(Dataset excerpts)
*** Block opens ***
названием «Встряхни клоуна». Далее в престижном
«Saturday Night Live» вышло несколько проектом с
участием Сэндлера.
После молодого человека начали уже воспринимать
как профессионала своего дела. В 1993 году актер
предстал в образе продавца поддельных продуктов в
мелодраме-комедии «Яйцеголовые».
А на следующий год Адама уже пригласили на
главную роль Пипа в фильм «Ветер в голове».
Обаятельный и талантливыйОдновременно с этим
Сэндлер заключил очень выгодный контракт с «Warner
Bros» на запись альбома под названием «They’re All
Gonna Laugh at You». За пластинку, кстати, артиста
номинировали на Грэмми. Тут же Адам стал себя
*** Block closes ***
*** Block opens ***
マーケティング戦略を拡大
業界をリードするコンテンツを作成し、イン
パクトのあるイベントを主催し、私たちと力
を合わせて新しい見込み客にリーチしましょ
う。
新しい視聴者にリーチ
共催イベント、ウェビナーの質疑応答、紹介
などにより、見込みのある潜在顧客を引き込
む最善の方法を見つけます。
*** Block closes ***
The lines you return should be those above that contain the word "названием", every one of them.

Task solution:
названием «Встряхни клоуна». Далее в престижном
Bros» на запись альбома под названием «They’re All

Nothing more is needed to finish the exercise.